Likewise whether it was support for the Shah of Iran or the assassinations of President Salvador Allende of Chile and President Patrice Lumumba of the Congo, the American government consistently has taken a conservative view inconsistent with the principles of our country. And we have paid the price, in that the result has usually not been favorable for American strategic interests, except perhaps in the short term.
Most recently, the tragedy of 9/11 and the rise of terrorism to a large extent flow from this failed foreign policy. We must acknowledge that in the long-term, our foreign policy perspective has often been counter-productive.
U.S. foreign policy should instead support democracy around the world … through peaceful means, not imposition by American force … regardless of whether the resulting government is pro- or anti-American. Our policy must also show true concern and support for the legitimate economic needs and political aspirations of the people in Third World countries.
If through such policy actions we come to be seen as truly supporting the people rather than the governments that oppress them, then many countries that liberate themselves and their inhabitants would no longer be anti-American. They might not be allies, but at worst they would be neutral, thus greatly increasing our national security.
The current events in Egypt are a case in point where America could pay dearly for its policy mistakes. Because of our historic support for President Mubarek, as well as our support of Israel, the general mood of the “street” in Egypt is anti-American.
Even though President Obama sincerely wants to improve relations with the people of Egypt and the other Muslim countries and spoke to them eloquently at the beginning of his term, his actions have spoken louder to them. There has been no real change in American foreign policy vis a vie the Arab world. He is trapped in the system that Eisenhower warned against.
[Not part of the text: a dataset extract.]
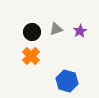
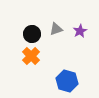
black circle: moved 2 px down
What America is doing in Egypt is trying to find a way to support the establishment and thus current strategic interests while opening the door for freedom of expression and for the opposition to take part in government. But proposing an interim government headed by the ex-security chief and current Vice President Suleiman, who would negotiate with the opposition while Mubarek is still on the scene, is almost bound to fail.
It is highly unlikely that the Egyptian power structure is ready to give up its grip on power in future elections. And it is unlikely that the opposition will trust anything Suleiman says. Indeed, why would they trust the man who was in charge of crushing them?
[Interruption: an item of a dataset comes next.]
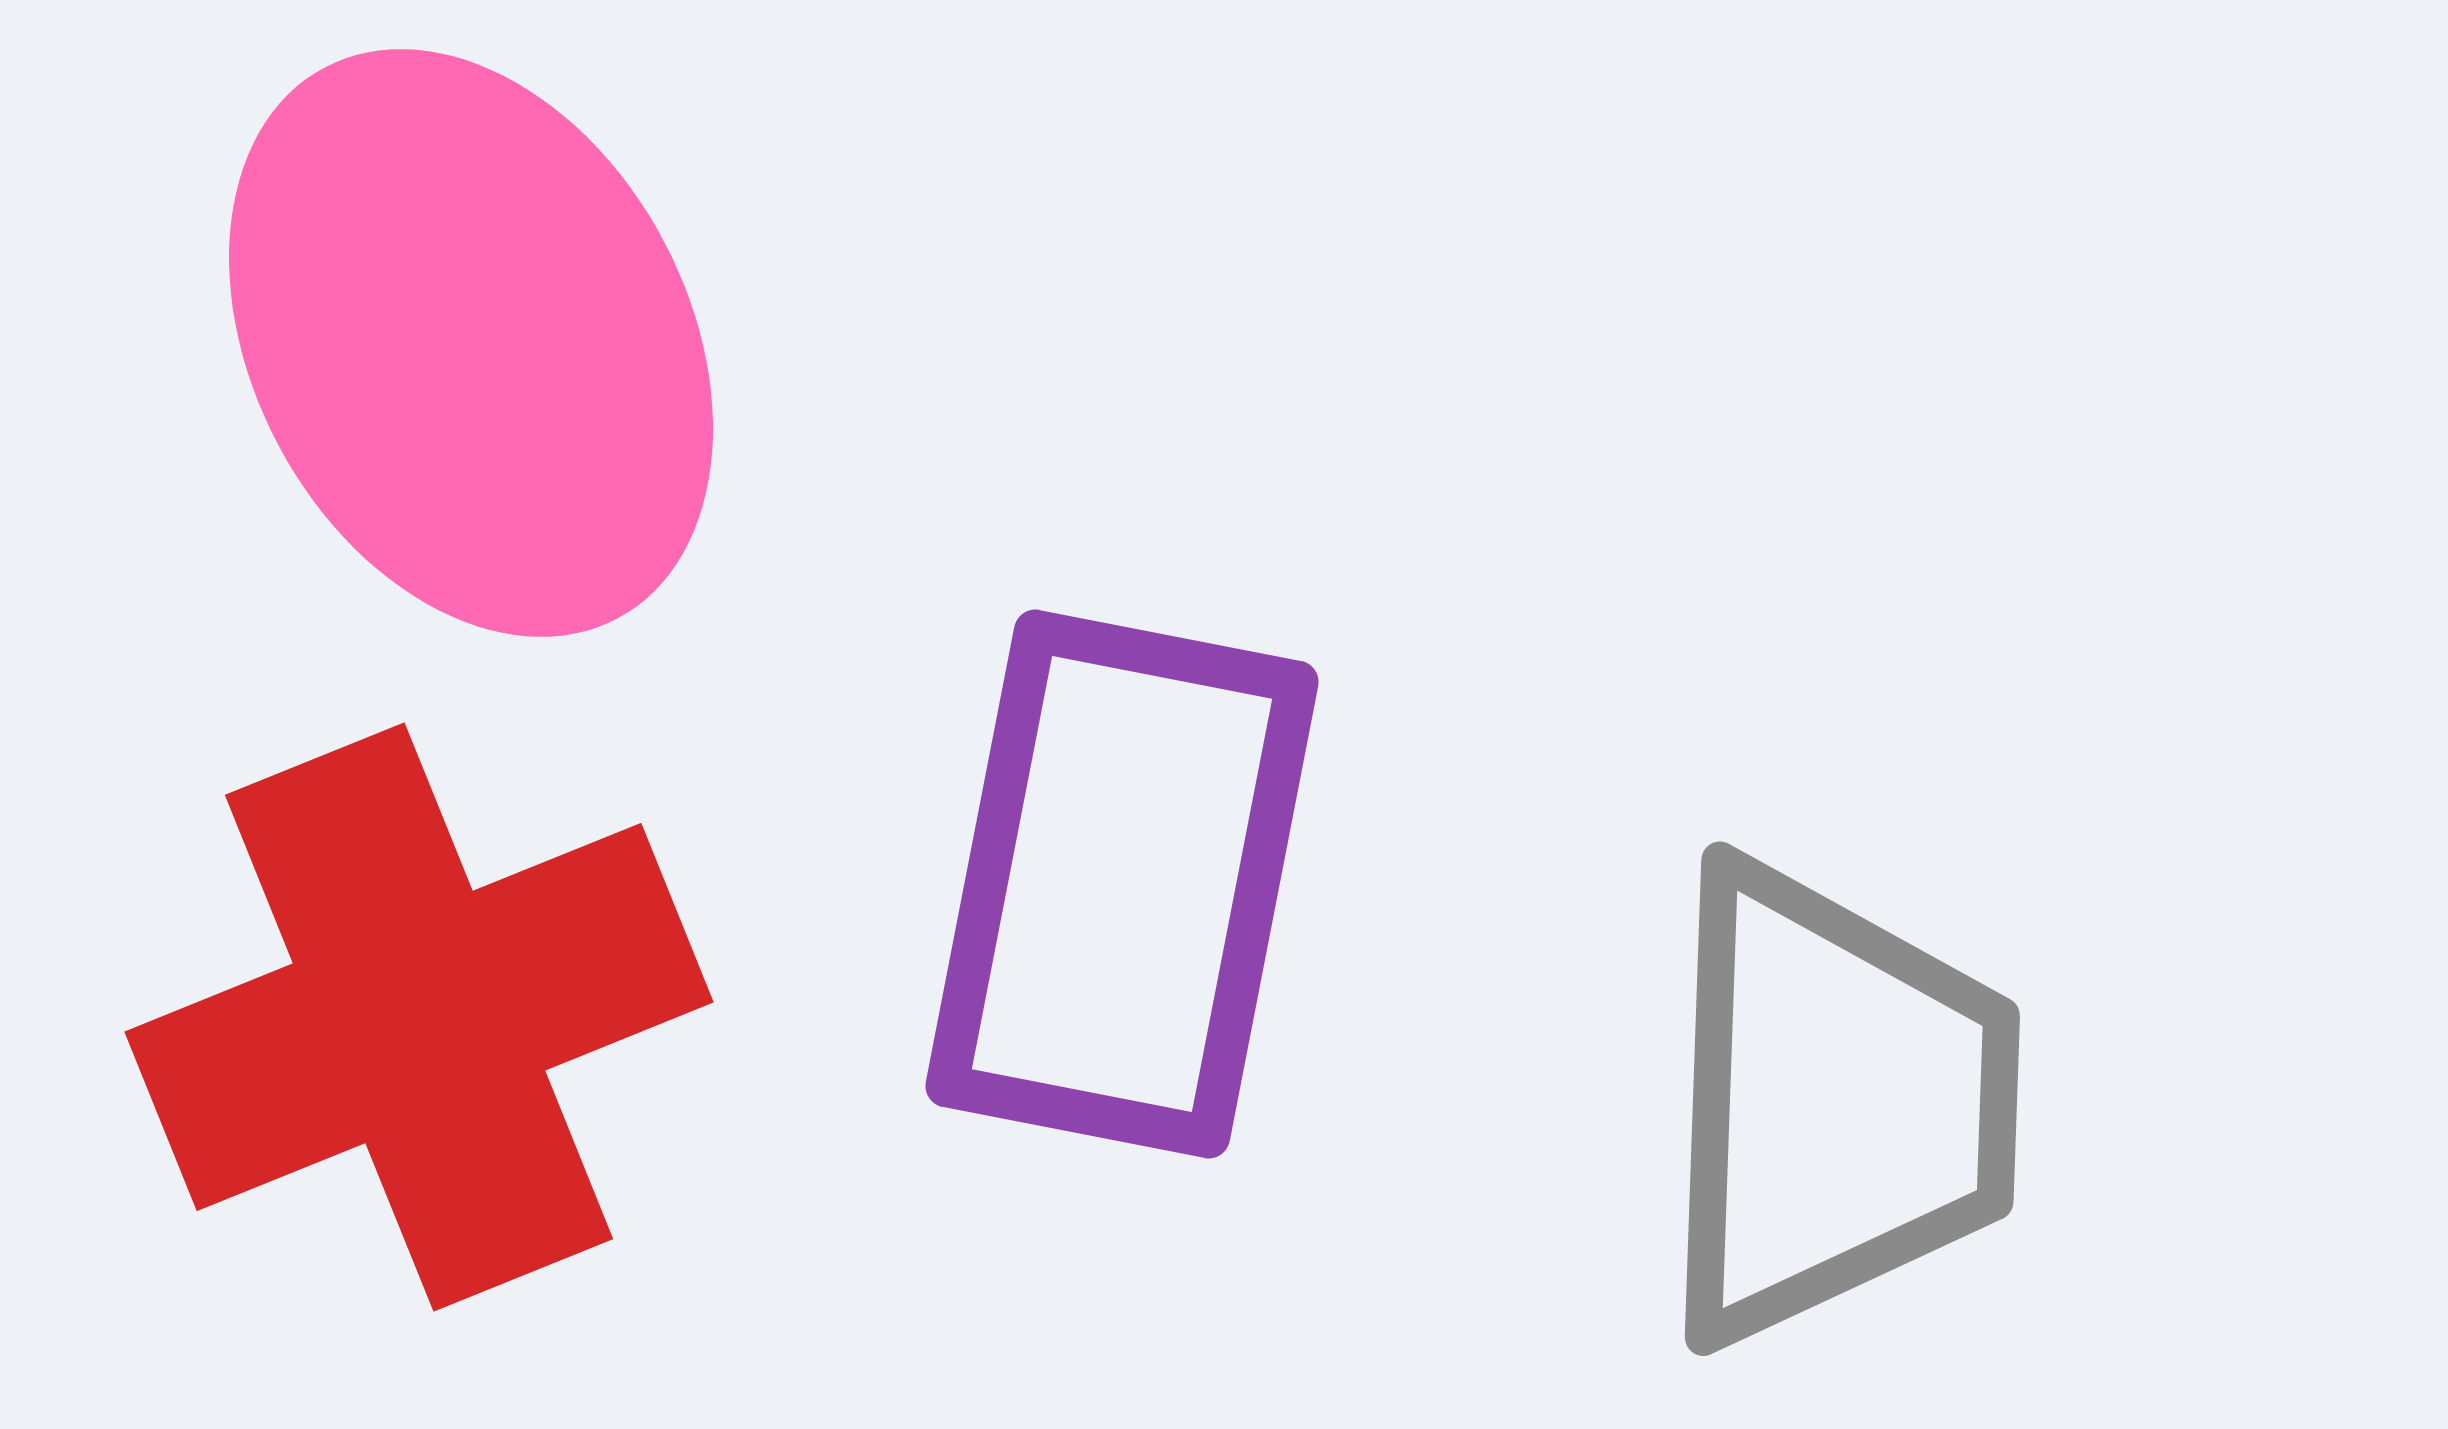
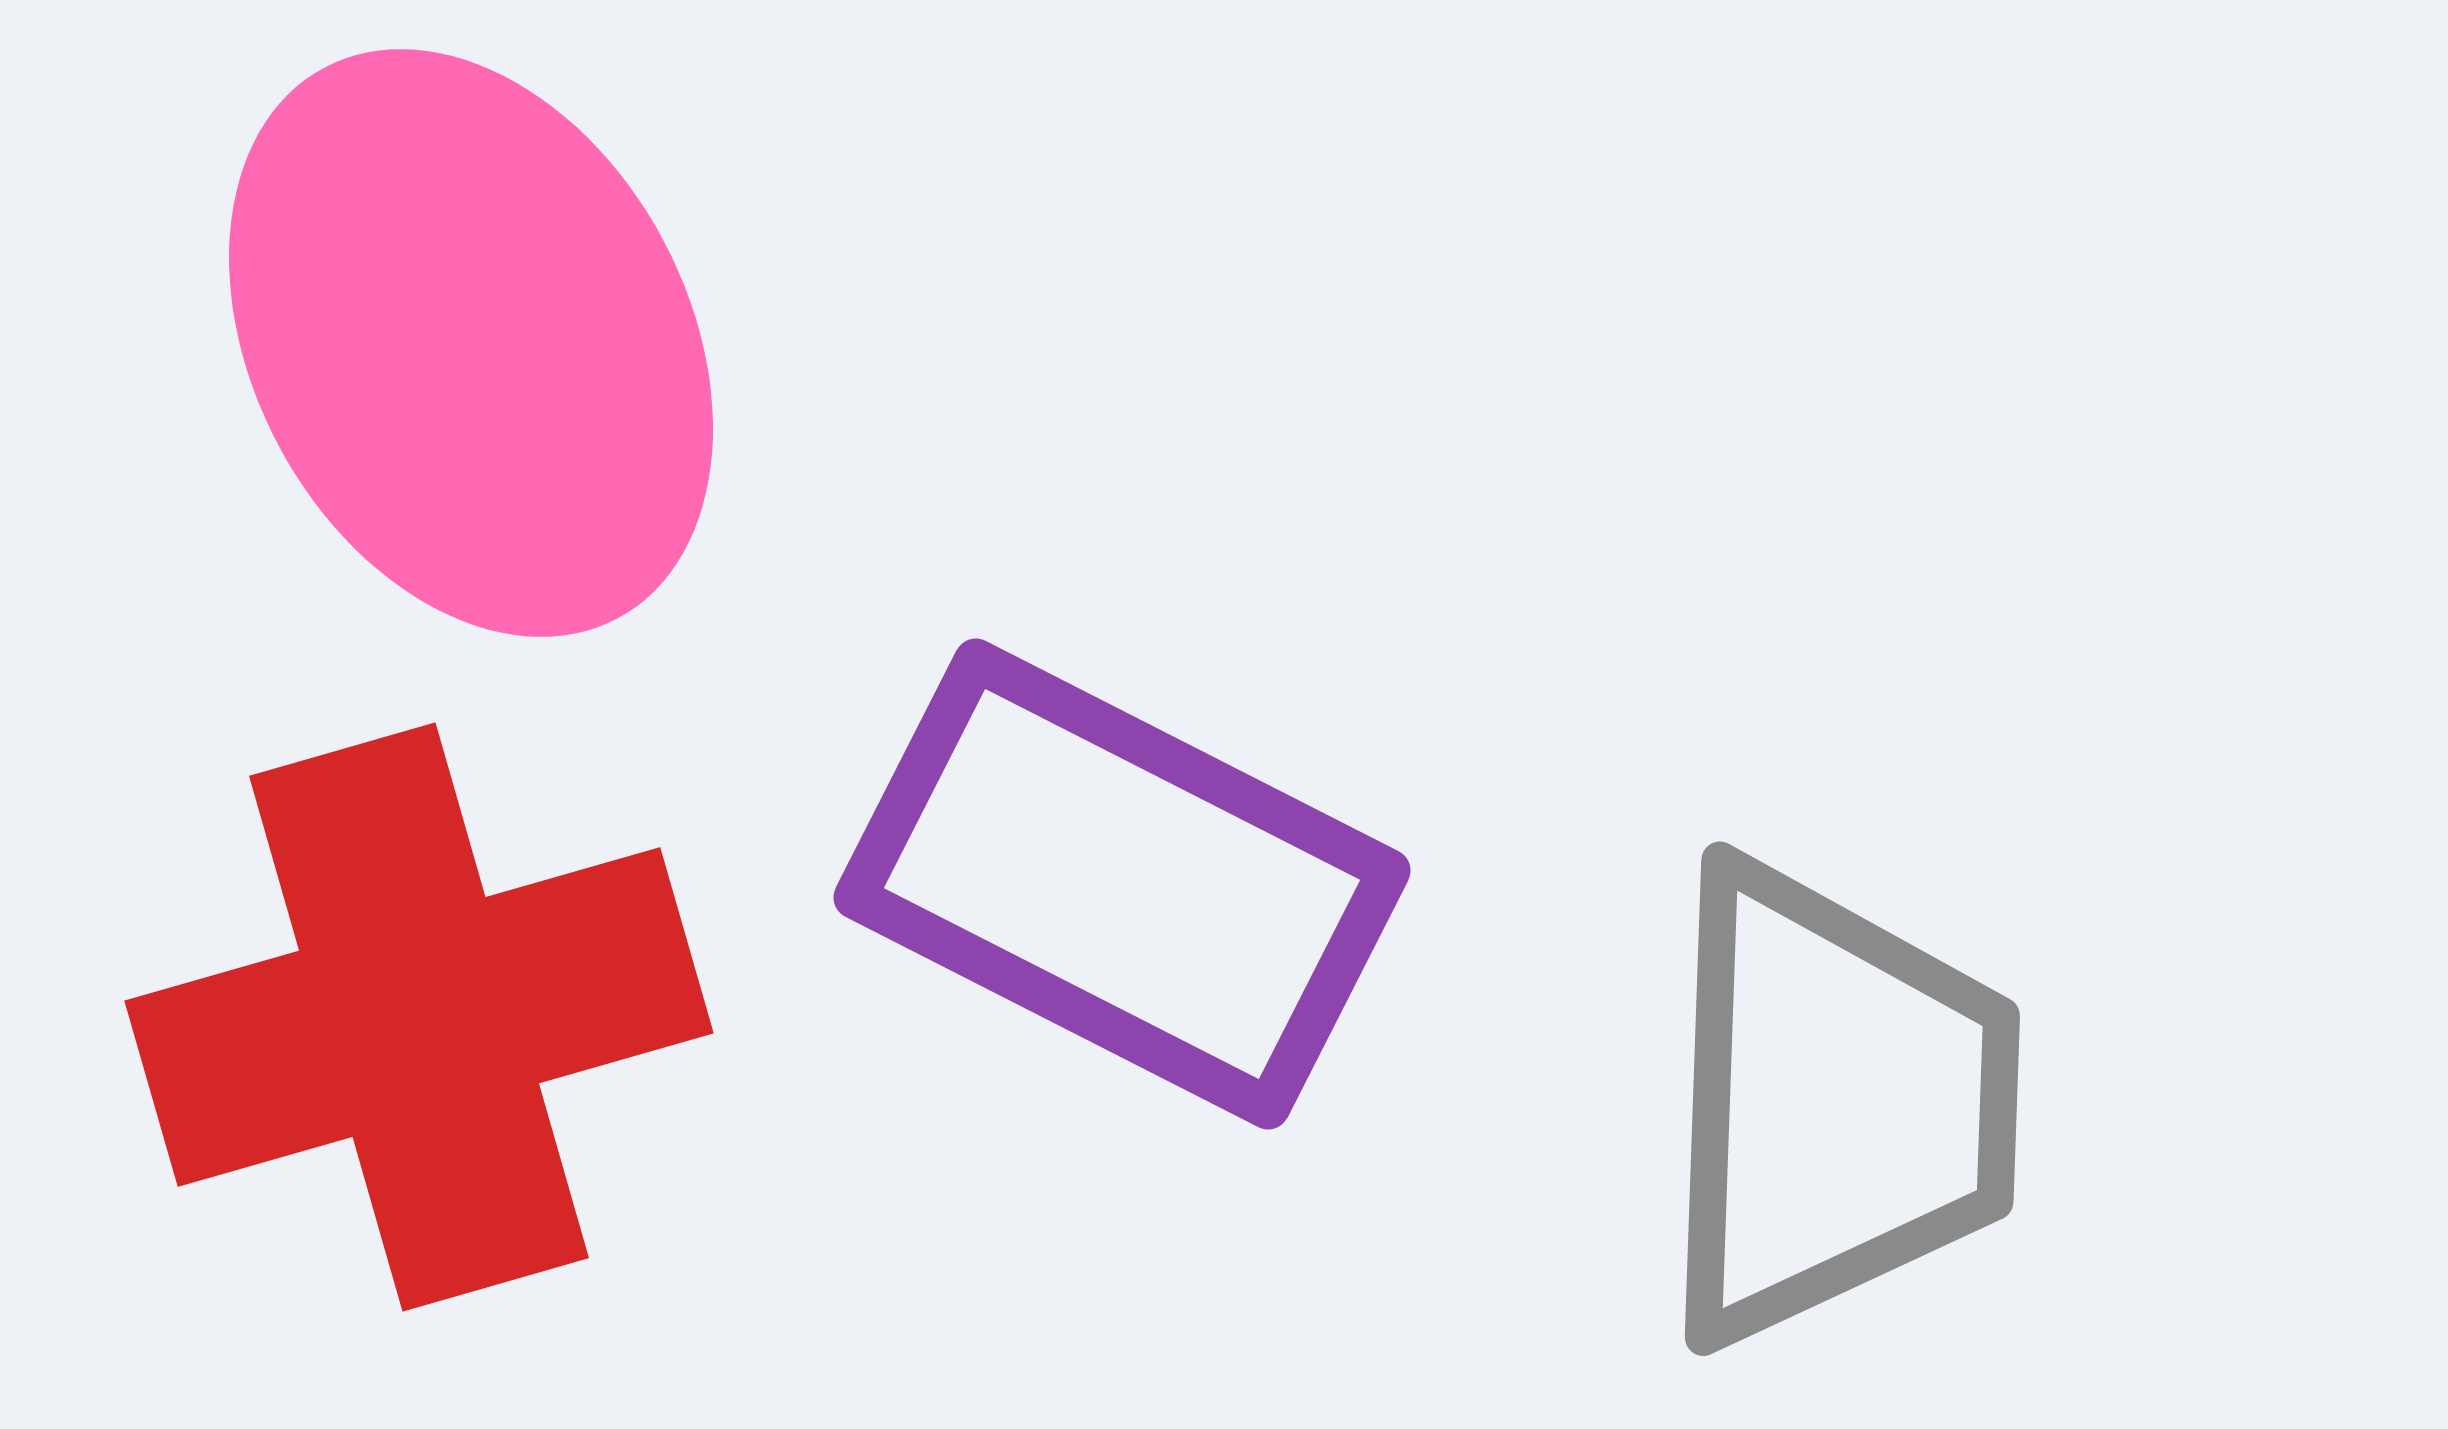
purple rectangle: rotated 74 degrees counterclockwise
red cross: rotated 6 degrees clockwise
The “negotiations” that occurred today were not surprising therefore in their result. Suleiman claimed progress on the issues and consensus while insisting that Mubarek stay till the elections; that was the spin that was put on the meeting in the government media. The opposition said that nothing was accomplished and that demonstrations will continue.
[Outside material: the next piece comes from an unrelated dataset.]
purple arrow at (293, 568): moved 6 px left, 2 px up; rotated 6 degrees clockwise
The United States needs to be more daring and at a minimum come out clearly in support of the people and urge Mubarek to leave now. For unless he agrees to go now, there will be no orderly transition.
Further, we must use our close contacts with the Egyptian military to insure that they are a force for change. They will be the determining factor in whether real change occurs peacefully, or whether the revolution grows violent. Without pressure from the military, it is highly unlikely that the Egyptian power elite will ever agree to give up power peacefully. And the military will only press for change in the power structure if they see it as being in their own interest. That’s where America’s influence must come to bear.
It is not too late to save Egypt from becoming another Iran. Our goal should be to encourage the development of a country like Turkey … a country that blends secularism and Islam, engages an independent foreign policy, and has close relations with both the West and the Arab world. While this may be less convenient than the old arrangement, if the choice is between another Iran or a Turkey, I think the choice is clear as to America’s best interests.